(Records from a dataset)
## BEGIN

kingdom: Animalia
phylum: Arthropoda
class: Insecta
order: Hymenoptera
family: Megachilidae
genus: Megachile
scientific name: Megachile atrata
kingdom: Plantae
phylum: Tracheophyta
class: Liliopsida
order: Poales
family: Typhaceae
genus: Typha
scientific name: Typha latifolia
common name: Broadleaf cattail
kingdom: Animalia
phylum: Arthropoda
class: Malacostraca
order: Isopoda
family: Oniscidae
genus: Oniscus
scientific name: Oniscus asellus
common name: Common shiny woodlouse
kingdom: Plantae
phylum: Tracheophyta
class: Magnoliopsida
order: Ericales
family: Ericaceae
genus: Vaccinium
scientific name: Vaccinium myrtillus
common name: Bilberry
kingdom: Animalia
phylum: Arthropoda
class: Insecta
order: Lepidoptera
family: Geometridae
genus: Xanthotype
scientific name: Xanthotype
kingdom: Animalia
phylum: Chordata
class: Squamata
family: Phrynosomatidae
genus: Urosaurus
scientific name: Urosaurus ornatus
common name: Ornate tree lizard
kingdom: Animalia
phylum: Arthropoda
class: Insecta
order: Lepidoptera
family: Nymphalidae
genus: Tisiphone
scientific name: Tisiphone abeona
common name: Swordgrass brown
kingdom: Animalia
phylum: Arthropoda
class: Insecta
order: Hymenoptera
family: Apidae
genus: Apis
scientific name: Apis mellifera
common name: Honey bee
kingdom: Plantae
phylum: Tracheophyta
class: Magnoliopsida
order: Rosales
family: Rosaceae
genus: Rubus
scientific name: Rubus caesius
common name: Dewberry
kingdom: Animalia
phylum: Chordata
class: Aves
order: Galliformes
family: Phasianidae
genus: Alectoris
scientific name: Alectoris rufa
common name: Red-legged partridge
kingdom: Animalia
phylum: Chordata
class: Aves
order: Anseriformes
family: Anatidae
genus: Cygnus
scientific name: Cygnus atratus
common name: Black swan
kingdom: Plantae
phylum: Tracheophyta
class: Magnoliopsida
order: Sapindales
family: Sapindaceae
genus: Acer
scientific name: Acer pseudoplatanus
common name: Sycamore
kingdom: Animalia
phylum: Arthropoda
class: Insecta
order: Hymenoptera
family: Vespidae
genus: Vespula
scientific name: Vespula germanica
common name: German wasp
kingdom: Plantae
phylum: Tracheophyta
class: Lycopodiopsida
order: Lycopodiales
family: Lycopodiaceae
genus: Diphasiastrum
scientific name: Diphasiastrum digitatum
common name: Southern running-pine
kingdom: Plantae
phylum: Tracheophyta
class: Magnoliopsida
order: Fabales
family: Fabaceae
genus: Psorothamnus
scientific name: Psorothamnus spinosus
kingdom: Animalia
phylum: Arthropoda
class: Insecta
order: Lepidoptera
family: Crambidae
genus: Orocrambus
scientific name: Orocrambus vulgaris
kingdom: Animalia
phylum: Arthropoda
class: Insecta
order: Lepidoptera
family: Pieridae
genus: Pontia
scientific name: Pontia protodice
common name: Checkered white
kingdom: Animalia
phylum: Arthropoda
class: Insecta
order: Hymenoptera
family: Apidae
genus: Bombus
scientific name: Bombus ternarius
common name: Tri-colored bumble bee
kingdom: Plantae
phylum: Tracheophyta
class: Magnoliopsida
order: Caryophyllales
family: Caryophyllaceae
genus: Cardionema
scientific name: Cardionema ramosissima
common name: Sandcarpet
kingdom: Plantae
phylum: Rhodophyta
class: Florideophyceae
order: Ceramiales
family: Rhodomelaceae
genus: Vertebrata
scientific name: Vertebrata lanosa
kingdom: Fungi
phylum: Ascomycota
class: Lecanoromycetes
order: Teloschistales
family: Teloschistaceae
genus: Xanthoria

## END

What the task asks: Output the lines of the material above as a JSON list of strings, one string per line and blank lines omitted, from the line with "genus: Oniscus" up to and including the line with "genus: Xanthotype".

Reply to the task:
[
  "genus: Oniscus",
  "scientific name: Oniscus asellus",
  "common name: Common shiny woodlouse",
  "kingdom: Plantae",
  "phylum: Tracheophyta",
  "class: Magnoliopsida",
  "order: Ericales",
  "family: Ericaceae",
  "genus: Vaccinium",
  "scientific name: Vaccinium myrtillus",
  "common name: Bilberry",
  "kingdom: Animalia",
  "phylum: Arthropoda",
  "class: Insecta",
  "order: Lepidoptera",
  "family: Geometridae",
  "genus: Xanthotype"
]